Por favor, continúa el texto sobre el perro en las esperas a partir de su última frase.

Fragmento de texto:
....................

El perro en las esperas
Publicado en la revista “Caza y Pesca” de agosto de 2002.
Decíamos en otra ocasión que, para que haya caza, deben existir fundamentalmente tres cosas: cazador, pieza y arma. Pero… ¿Qué sería de los guisos sin los condimentos? En ese apartado, los cazadores incluimos multitud de accesorios, ropas, querencias, vehículos y… algún que otro amuleto que nunca nos ha fallado, por lo que estamos convencidos que nos dará suerte en la próxima aventura. Pero si además de ese condimento lo que buscamos es un compañero, enseguida aparece nuestro amigo el perro de caza. Por lo tanto, es normal y gratificante que en cualquier modalidad venatoria salga a relucir el can, sea de muestra en la menor, de rehala en las monterías o cobradores en los ojeos de perdiz o acuáticas. Sin embargo, es curioso que en esta pasión de las esperas, no se suele hablar mucho del perro. Vamos a romper una lanza en su favor.

....................

Datos aportados:
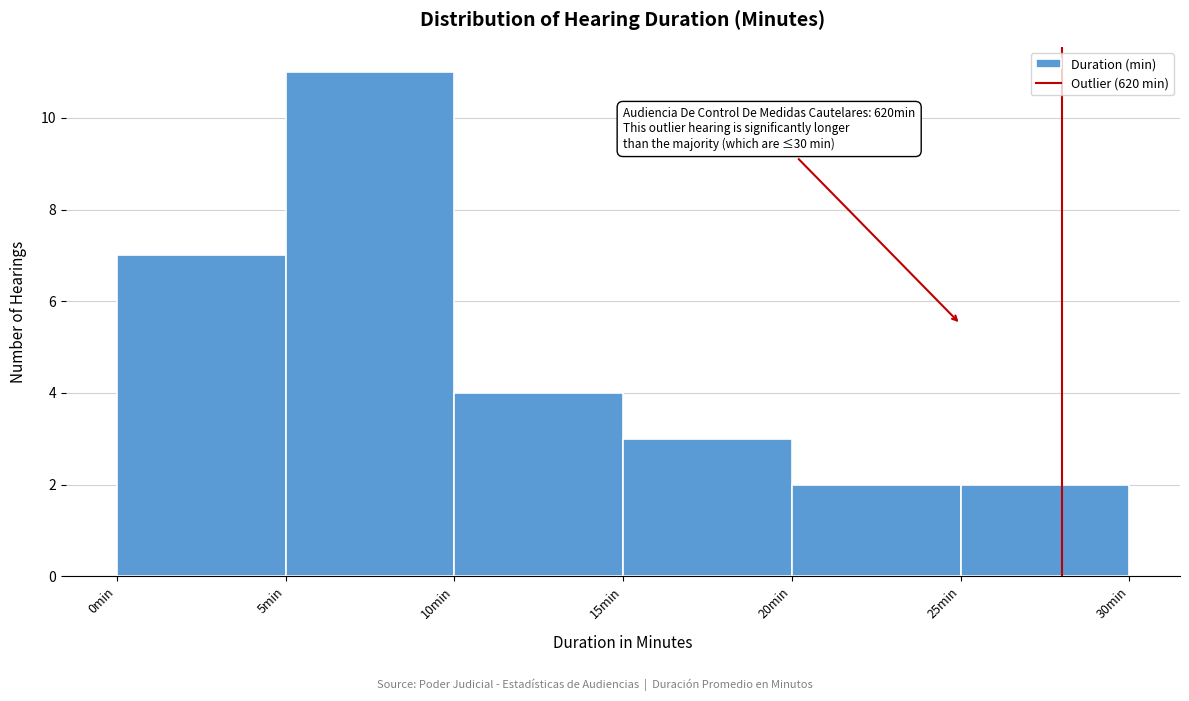

Which range on the x-axis has the tallest bar?

5 to 10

....................

Respuesta:
Partamos de la base que, aunque llevemos muchos años en el monte, nunca acabaremos de ser unos maestros del pisteo. Yo, en mi caso, lo reconozco. Este “título” sólo lo consiguen verdaderos hombres de sierra, que viven en contacto permanente con ella y que, por lo mismo, leen sobre su terrosa piel como nosotros en un libro. De los que yo he tratado, únicamente puedo señalar a Tío Francisco, a Adolfo y a Jesús “El Hubero”. Necesitaremos entonces “alguien” que nos haga ese delicado trabajo. Aquí aparece el perro de sangre. Veamos que características debe poseer y cual debe ser su raza.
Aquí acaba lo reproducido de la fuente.